◆ **PAGE TEXT**
+++++
Note: Alternatively, you can use the All Categories option to search. - Click +ADD on the Prometheus metrics tile.
- Enter a Name for your Prometheus integration. The name must contain only lower case alphanumeric characters or dash (-) and start and end with an alphanumeric character. For example,
my-name
or123-abc
. - Select the type from the dropdown.
- Click Next.
Configuring Prometheus and the agent
- Follow the Prom-Agent Deployment Configuration, Prometheus remote-write Configuration, and Prometheus Label Configuration instructions, copying from the code snippets on the right, as noted in the instructions.
- (optional) After adding a Prometheus integration and an agent, click Test Connection to verify connectivity. You should receive a Connected successfully message. If not, troubleshoot the possible fault conditions described, below.
- Click Finish.
Test Connection troubleshooting
Problem with network connection. Unable to test
The cloud is unable to communicate with the agent in the Prometheus environment. Check the agent deployment.
Possible connectivity issue. Verify that the Prometheus remote-write settings are correctly configured.
Prometheus is not able to push metrics to the agent. Check the Prometheus remote-write
configuration parameter. If the configuration is correct but not reflected in Prometheus, delete the Prometheus Kube POD so restarts with the new configuration.
+++++
◆ **DATA LISTING**
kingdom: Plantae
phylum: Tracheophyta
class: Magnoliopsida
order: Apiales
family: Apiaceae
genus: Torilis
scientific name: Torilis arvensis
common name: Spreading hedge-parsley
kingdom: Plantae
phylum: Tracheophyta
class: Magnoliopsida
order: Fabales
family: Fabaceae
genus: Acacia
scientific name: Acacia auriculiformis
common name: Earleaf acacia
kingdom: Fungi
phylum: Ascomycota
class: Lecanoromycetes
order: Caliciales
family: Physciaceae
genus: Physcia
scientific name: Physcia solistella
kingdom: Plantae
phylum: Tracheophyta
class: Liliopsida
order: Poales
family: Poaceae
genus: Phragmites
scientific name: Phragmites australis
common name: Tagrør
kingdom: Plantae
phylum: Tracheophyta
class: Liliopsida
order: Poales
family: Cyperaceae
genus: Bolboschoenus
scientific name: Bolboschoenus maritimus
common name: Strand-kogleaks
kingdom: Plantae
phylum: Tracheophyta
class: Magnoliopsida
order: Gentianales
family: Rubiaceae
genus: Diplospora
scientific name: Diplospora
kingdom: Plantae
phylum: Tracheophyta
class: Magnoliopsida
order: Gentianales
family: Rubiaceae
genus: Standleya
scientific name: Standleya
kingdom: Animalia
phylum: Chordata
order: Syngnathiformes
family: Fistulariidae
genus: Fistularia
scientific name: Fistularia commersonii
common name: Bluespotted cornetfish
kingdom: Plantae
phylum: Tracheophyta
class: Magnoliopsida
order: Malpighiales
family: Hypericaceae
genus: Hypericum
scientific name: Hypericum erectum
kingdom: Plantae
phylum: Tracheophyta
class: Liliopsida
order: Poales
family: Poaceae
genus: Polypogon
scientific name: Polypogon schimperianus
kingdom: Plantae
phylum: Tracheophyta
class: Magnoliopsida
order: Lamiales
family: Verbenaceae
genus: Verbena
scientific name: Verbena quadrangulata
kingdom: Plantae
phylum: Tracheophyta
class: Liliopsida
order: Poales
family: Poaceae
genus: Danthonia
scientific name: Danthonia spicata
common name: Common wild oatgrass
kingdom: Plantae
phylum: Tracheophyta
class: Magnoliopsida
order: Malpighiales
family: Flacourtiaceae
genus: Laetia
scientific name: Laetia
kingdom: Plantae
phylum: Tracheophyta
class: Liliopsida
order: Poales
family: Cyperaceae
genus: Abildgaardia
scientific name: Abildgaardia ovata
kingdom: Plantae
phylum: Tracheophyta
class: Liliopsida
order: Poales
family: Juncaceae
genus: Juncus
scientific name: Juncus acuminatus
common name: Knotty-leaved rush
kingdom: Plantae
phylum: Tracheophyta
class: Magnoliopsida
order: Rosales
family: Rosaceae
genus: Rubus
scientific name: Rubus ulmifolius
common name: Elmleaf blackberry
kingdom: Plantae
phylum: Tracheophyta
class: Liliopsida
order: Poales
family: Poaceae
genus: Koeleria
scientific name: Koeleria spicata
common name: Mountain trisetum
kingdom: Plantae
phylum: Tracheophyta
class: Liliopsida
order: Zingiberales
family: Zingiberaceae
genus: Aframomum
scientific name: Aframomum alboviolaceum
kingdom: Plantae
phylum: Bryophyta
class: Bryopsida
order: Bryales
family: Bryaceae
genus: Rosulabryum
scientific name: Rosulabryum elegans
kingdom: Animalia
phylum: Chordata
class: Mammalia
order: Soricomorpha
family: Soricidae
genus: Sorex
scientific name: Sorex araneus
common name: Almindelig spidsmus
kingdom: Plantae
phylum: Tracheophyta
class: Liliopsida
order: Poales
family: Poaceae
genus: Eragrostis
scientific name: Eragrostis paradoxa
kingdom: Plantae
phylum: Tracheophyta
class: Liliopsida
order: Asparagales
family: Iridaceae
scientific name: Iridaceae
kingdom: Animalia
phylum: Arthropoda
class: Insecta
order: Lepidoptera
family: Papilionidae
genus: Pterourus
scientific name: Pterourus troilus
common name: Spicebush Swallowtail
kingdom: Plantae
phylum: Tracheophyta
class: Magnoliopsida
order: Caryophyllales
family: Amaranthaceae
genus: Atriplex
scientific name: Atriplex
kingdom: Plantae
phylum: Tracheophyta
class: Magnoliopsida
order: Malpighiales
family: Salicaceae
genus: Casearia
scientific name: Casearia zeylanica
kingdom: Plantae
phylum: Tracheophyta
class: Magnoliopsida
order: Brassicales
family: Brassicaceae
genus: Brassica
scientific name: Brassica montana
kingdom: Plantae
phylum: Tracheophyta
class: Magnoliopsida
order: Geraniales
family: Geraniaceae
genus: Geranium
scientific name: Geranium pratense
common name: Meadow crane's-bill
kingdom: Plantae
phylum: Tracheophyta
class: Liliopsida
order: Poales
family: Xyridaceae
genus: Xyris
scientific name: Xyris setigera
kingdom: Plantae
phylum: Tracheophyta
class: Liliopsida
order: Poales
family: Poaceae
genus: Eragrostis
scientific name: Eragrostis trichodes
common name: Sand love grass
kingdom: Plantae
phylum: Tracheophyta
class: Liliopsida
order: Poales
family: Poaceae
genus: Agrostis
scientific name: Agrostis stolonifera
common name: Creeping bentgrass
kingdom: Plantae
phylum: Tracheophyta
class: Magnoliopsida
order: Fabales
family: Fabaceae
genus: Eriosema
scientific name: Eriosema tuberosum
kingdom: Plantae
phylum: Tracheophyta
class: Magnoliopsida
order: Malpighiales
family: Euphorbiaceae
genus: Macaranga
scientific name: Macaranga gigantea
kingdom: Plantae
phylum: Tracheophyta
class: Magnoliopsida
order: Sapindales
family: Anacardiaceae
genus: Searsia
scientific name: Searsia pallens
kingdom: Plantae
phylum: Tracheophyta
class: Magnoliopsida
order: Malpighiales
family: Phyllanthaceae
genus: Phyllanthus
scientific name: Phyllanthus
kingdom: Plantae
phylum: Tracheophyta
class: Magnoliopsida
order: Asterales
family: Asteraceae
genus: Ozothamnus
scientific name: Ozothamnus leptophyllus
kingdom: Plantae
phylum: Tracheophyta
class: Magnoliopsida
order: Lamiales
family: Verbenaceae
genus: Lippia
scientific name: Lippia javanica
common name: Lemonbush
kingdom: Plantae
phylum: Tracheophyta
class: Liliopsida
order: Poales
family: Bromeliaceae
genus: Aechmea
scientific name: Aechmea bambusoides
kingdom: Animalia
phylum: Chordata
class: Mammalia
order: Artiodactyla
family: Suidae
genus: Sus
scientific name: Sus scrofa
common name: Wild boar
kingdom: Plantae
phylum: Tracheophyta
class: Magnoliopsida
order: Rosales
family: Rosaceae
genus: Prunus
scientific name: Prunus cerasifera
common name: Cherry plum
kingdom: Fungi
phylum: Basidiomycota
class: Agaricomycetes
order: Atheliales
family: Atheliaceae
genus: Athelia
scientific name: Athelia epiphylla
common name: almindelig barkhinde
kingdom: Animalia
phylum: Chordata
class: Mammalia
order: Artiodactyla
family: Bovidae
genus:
+++++
◆ **TASK INSTRUCTIONS**
According to the Prometheus integration instructions, which characters may a Prometheus integration name contain, and what must it start and end with?

◆ **ANSWER TO THIS EXERCISE**
It may contain only lowercase alphanumeric characters or dashes (-), and it must start and end with an alphanumeric character.